We applaud inventive ideas and progress and it is fun when we see new things. It is just that good ideas don’t always make for a great product. Take the case of the 2-in-1 Spyder Bore Blade: it might have been better left as an idea, since we did not have good success with them on our simple project. For most professionals, when cutting wood, we use a wood blade. When cutting metal, we use a metal blade. And if we are doing plunge cuts, there are specific blades available that do an excellent job at that as well. When you start combining too many different features into one product, this is where things can get tricky because something is going to suffer. We were excited to give the new Spyder Bore-Blade a try to see if it could do all that the company claimed.
Spyder Bore Blade Features
The Spyder Bore blades are designed to fit into any reciprocating saw and are available in 6″, 8″ and 10″ lengths. All blade lengths are available with three different TPI configurations on the top and bottom of the blade. You can typically find them in 3-packs at Lowe’s and other retailers.
- 7 TPI (top)/ 7 TPI (bottom) – Wood Blade
- 0 TPI (top)/7 TPI (bottom) – General Purpose/Wood Blade
- 14 TPI (top)/10 TPI (bottom) – Metal/General Purpose Blade
The intention of the double-edge blade is that it is supposed to allow multi-directional cuts without flipping your saw over or taking the blade out. The rounded tip with teeth is intended to make plunge cuts easier by eliminating the need for pilot holes.
Testing and Use
For our multiple screen door installation project we chose the Metal/General Purpose Blade that has 14 TPI on the top with 10 TPI on the bottom edge. On the first door we had to cut the new aluminum storm door frame to fit the existing entry door frame. To do this we needed to trim approximately 2 inches of material off each of the side frames. Since the Spyder Bore Blade reciprocating saw blade had 14 TPI on the back side, we figured this would be an appropriate use for the blade. With the blade loaded into a cordless 12V Milwaukee Hackzall reciprocating saw, we commenced cutting the aluminum frame material. Actually it was more like we tried cutting the materials. We quickly caught on to one of the inherent problems with putting teeth on the back of an aggressively angled blade. When cutting with a reciprocating blade in the correct direction, the teeth of the blade are always pulling the material towards the shoe of the saw. This is accomplished by the rake angle of the blade in relation to the saw’s shoe or base. What we observed when trying to cut through the metal with the fine teeth on the back side of the saw blade is that there was never that natural drawing of the material towards the shoe. Even when we applied extra pressure to the tool and the blade, it would never “bite” quite right and allow us to complete the cut. Ultimately we just swapped out the Spyder Bore Blade for a standard metal blade and did the cuts in no time.

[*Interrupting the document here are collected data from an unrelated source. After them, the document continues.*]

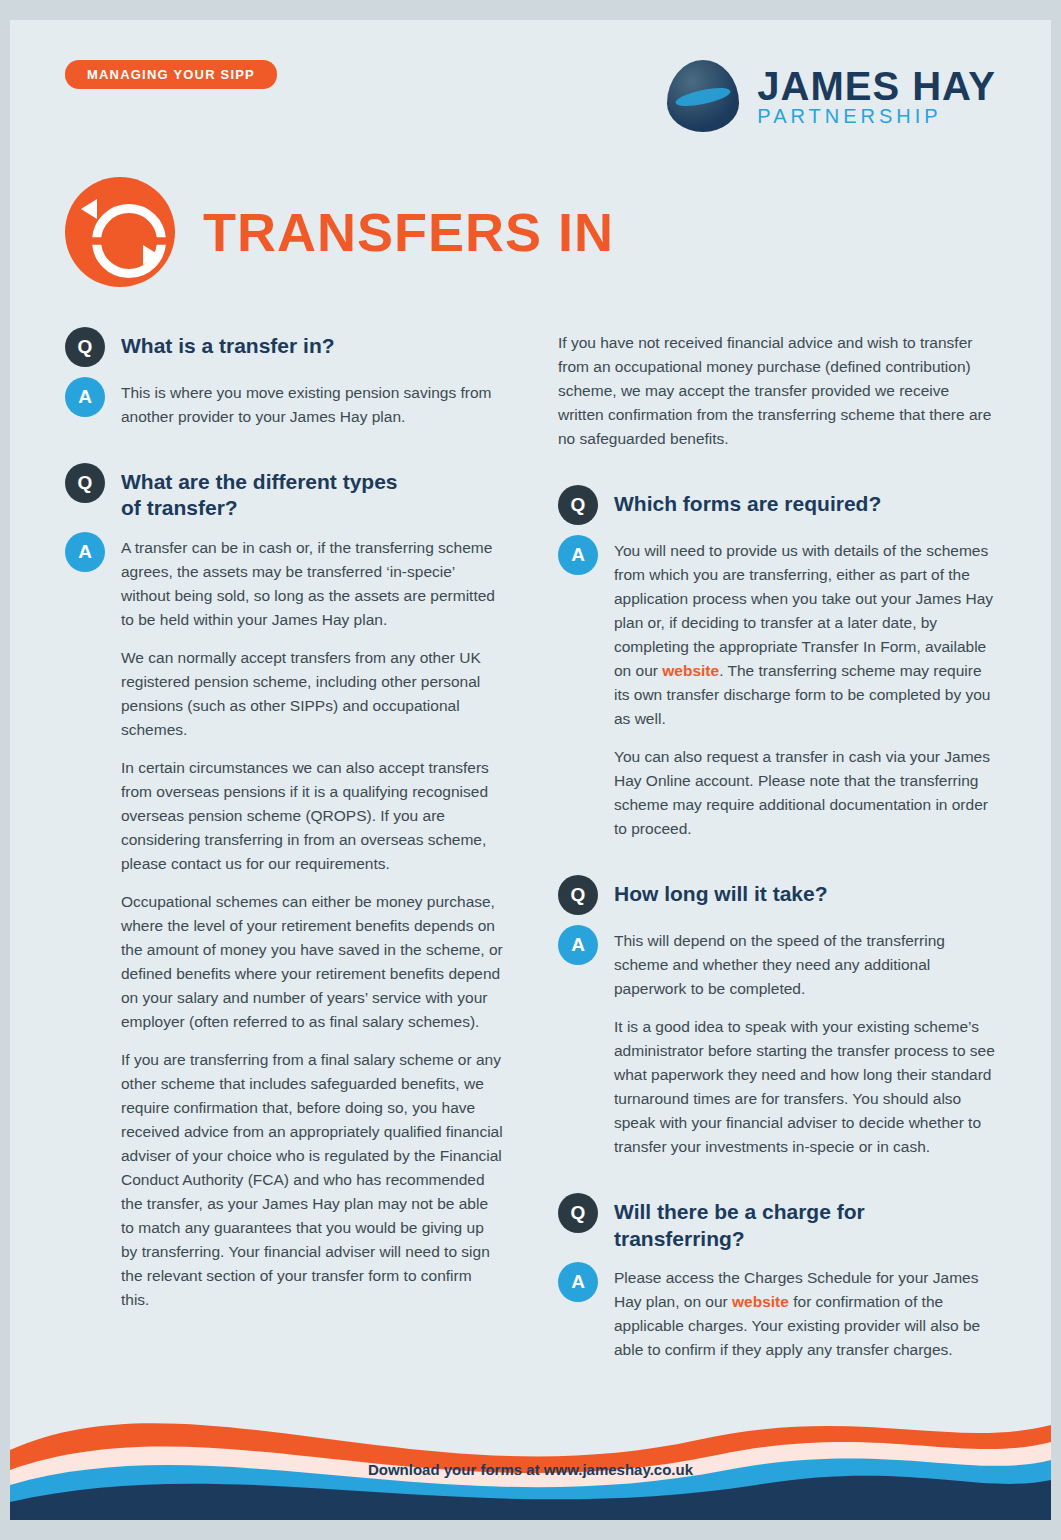Managing your SIPP
JAMES HAY
PARTNERSHIP
TRANSFERS IN
Q What is a transfer in?
A
This is where you move existing pension savings from another provider to your James Hay plan.
Q What are the different types
of transfer?
A
A transfer can be in cash or, if the transferring scheme agrees, the assets may be transferred ‘in-specie’ without being sold, so long as the assets are permitted to be held within your James Hay plan.
We can normally accept transfers from any other UK registered pension scheme, including other personal pensions (such as other SIPPs) and occupational schemes.
In certain circumstances we can also accept transfers from overseas pensions if it is a qualifying recognised overseas pension scheme (QROPS). If you are considering transferring in from an overseas scheme, please contact us for our requirements.
Occupational schemes can either be money purchase, where the level of your retirement benefits depends on the amount of money you have saved in the scheme, or defined benefits where your retirement benefits depend on your salary and number of years’ service with your employer (often referred to as final salary schemes).
If you are transferring from a final salary scheme or any other scheme that includes safeguarded benefits, we require confirmation that, before doing so, you have received advice from an appropriately qualified financial adviser of your choice who is regulated by the Financial Conduct Authority (FCA) and who has recommended the transfer, as your James Hay plan may not be able to match any guarantees that you would be giving up by transferring. Your financial adviser will need to sign the relevant section of your transfer form to confirm this.
If you have not received financial advice and wish to transfer from an occupational money purchase (defined contribution) scheme, we may accept the transfer provided we receive written confirmation from the transferring scheme that there are no safeguarded benefits.
Q Which forms are required?
A
You will need to provide us with details of the schemes from which you are transferring, either as part of the application process when you take out your James Hay plan or, if deciding to transfer at a later date, by completing the appropriate Transfer In Form, available on our website. The transferring scheme may require its own transfer discharge form to be completed by you as well.
You can also request a transfer in cash via your James Hay Online account. Please note that the transferring scheme may require additional documentation in order to proceed.
Q How long will it take?
A
This will depend on the speed of the transferring scheme and whether they need any additional paperwork to be completed.
It is a good idea to speak with your existing scheme’s administrator before starting the transfer process to see what paperwork they need and how long their standard turnaround times are for transfers. You should also speak with your financial adviser to decide whether to transfer your investments in-specie or in cash.
Q Will there be a charge for
transferring?
A
Please access the Charges Schedule for your James Hay plan, on our website for confirmation of the applicable charges. Your existing provider will also be able to confirm if they apply any transfer charges.
Download your forms at www.jameshay.co.uk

Our second test of the Spyder Bore Blade was to plunge cut though a piece of 1x pine material to help make a door frame larger so that we could properly install our second storm door. We did the majority of the cuts with a circular saw set to the proper depth, but we needed to complete the cuts into the corners with the reciprocating saw blade. What we found was that, when we used this blade in a Ridgid 18V Cordless reciprocating saw, is that it did a marginal job of removing material in a plunge cut scenario. When we examined the top of the saw blade, it actually had almost a 1/4″ long section where there were no teeth and, to us, it appeared that the teeth are not aggressive enough to really remove material. Again, we found ourselves having to swap out to a dedicated wood reciprocating saw blade that actually had a tip that would dig right into the wood. The large blade tip on the Bore-Blade seems counter-productive when compared to a blade with a finer tip and aggressive teeth that tear into the wood.
Conclusion
The Spyder 2-in-1 Bore Blade might be a reasonable blade for the very occasional user, but we would suggest pros and even casual do-it-yourself folks to just buy the right type of blades for the project they are working on. While the Bore Blade is not a bad idea, we think that it needs some refinement before it can be considered effective at more than just providing straight cuts in wood.